** DATASET CONTENT follows **

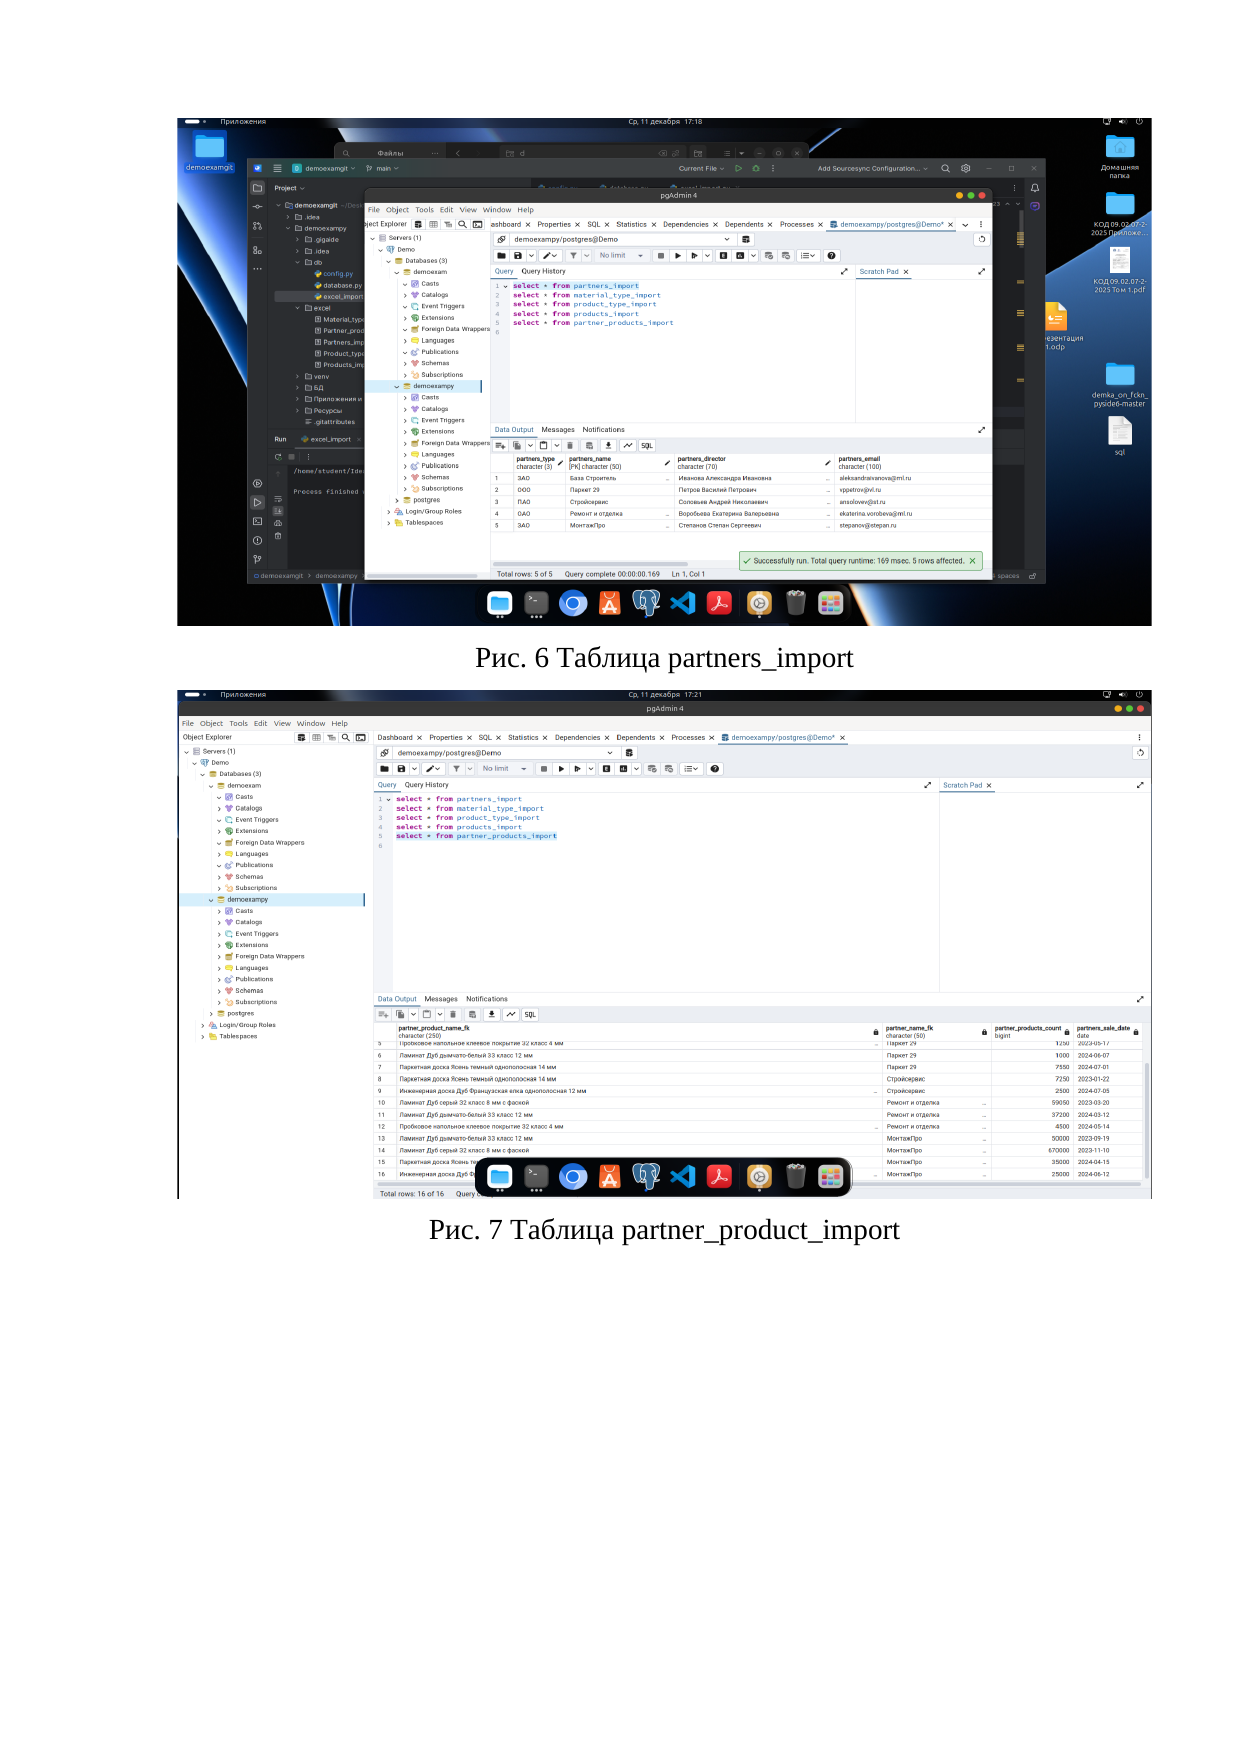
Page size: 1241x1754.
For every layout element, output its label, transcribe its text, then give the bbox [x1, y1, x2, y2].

picture [177, 118, 1152, 626]
text Рис. 7 Таблица partner_product_import [177, 1212, 1152, 1246]
text Рис. 6 Таблица partners_import [177, 640, 1152, 673]
picture [177, 690, 1152, 1199]
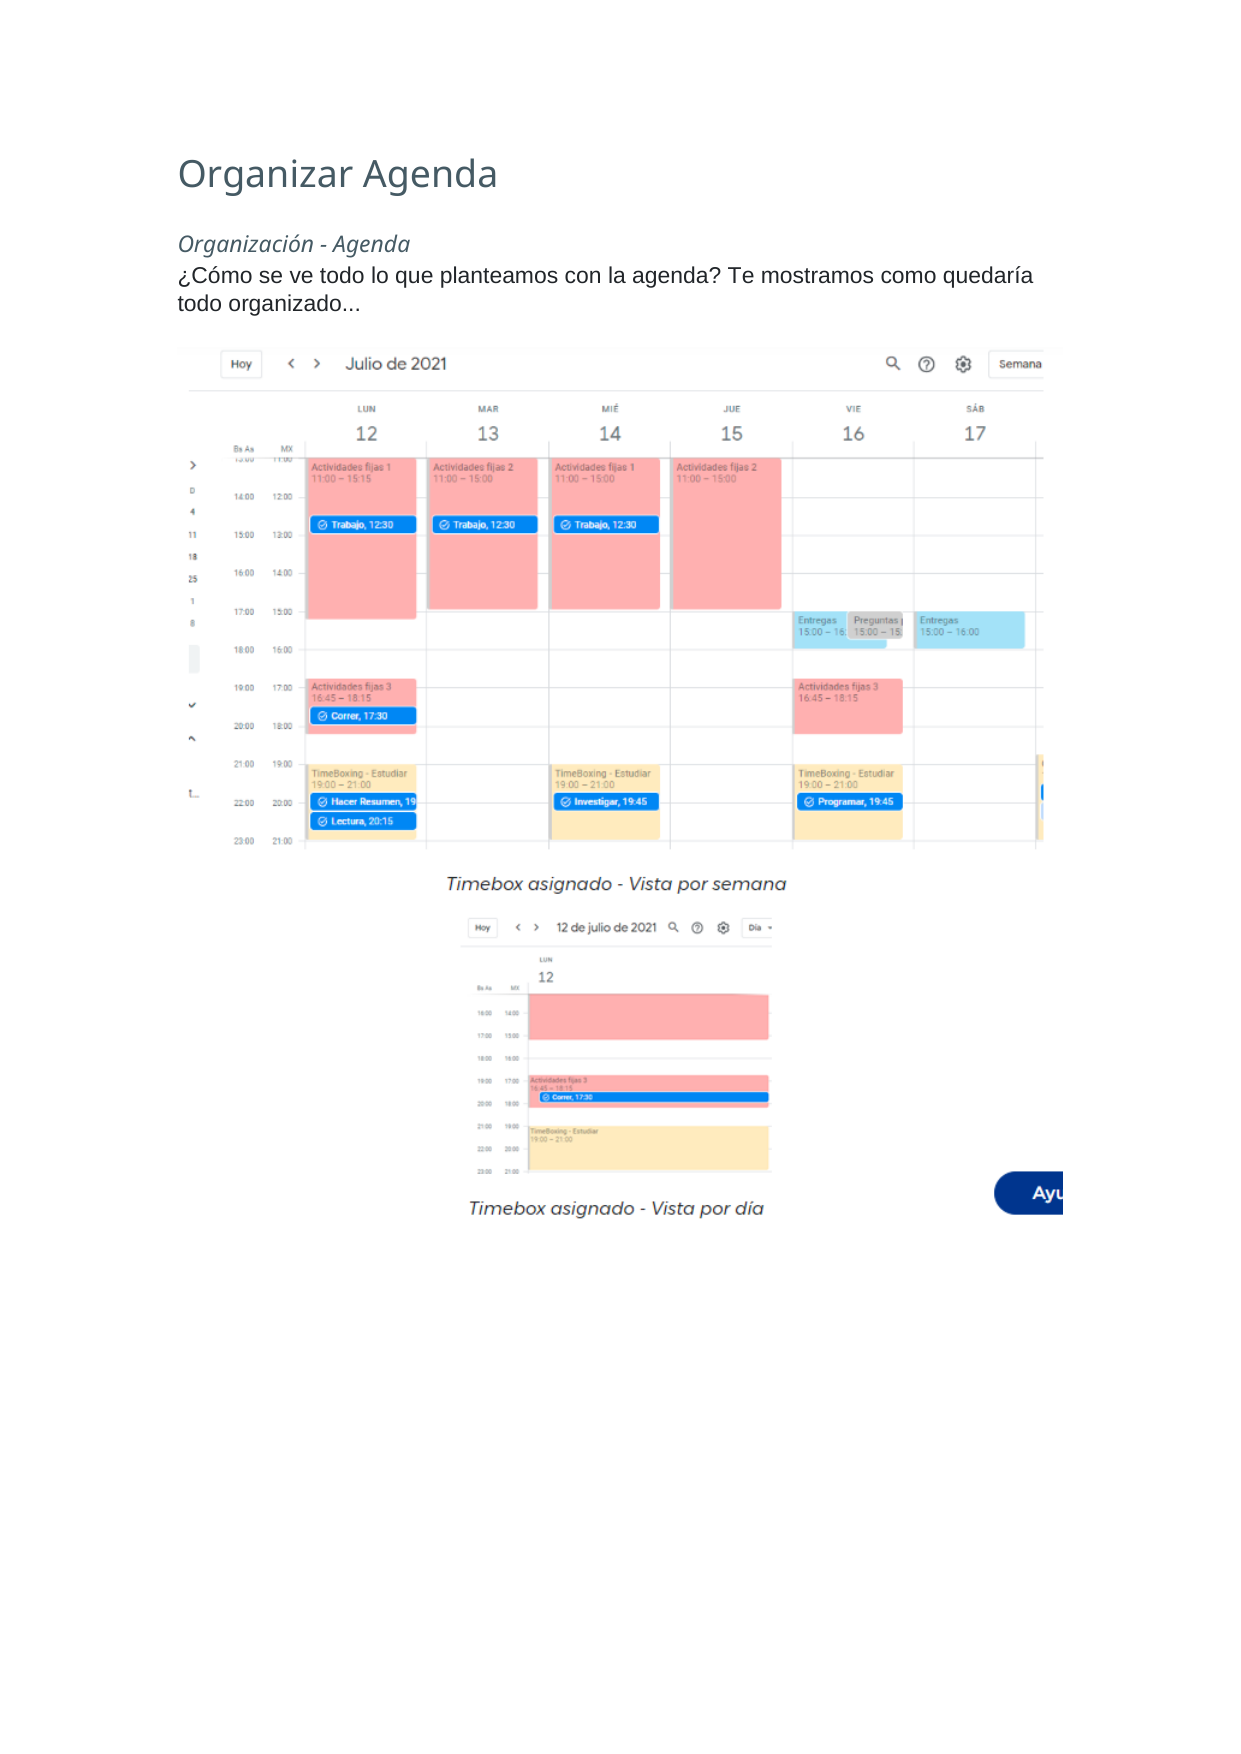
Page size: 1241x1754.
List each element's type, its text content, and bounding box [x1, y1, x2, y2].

subtitle Organización - Agenda [177, 228, 1063, 259]
text ¿Cómo se ve todo lo que planteamos con la agenda? Te mostramos como quedaría todo organizado... [177, 262, 1063, 316]
subtitle Organizar Agenda [177, 148, 1063, 199]
picture [177, 347, 1063, 1222]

** End of DATASET CONTENT **

- [PROBLEM]: Reprint all the data above verbatim, excluding pictures.

- [EXERCISE ANSWER]:
Page size: 1241x1754.
For every layout element, output its label, transcribe its text, then give the bbox [x1, y1, x2, y2].

picture [177, 118, 1152, 626]
text Рис. 7 Таблица partner_product_import [177, 1212, 1152, 1246]
text Рис. 6 Таблица partners_import [177, 640, 1152, 673]
picture [177, 690, 1152, 1199]
Page size: 1241x1754.
List each element's type, its text content, and bounding box [x1, y1, x2, y2].

subtitle Organización - Agenda [177, 228, 1063, 259]
text ¿Cómo se ve todo lo que planteamos con la agenda? Te mostramos como quedaría todo organizado... [177, 262, 1063, 316]
subtitle Organizar Agenda [177, 148, 1063, 199]
picture [177, 347, 1063, 1222]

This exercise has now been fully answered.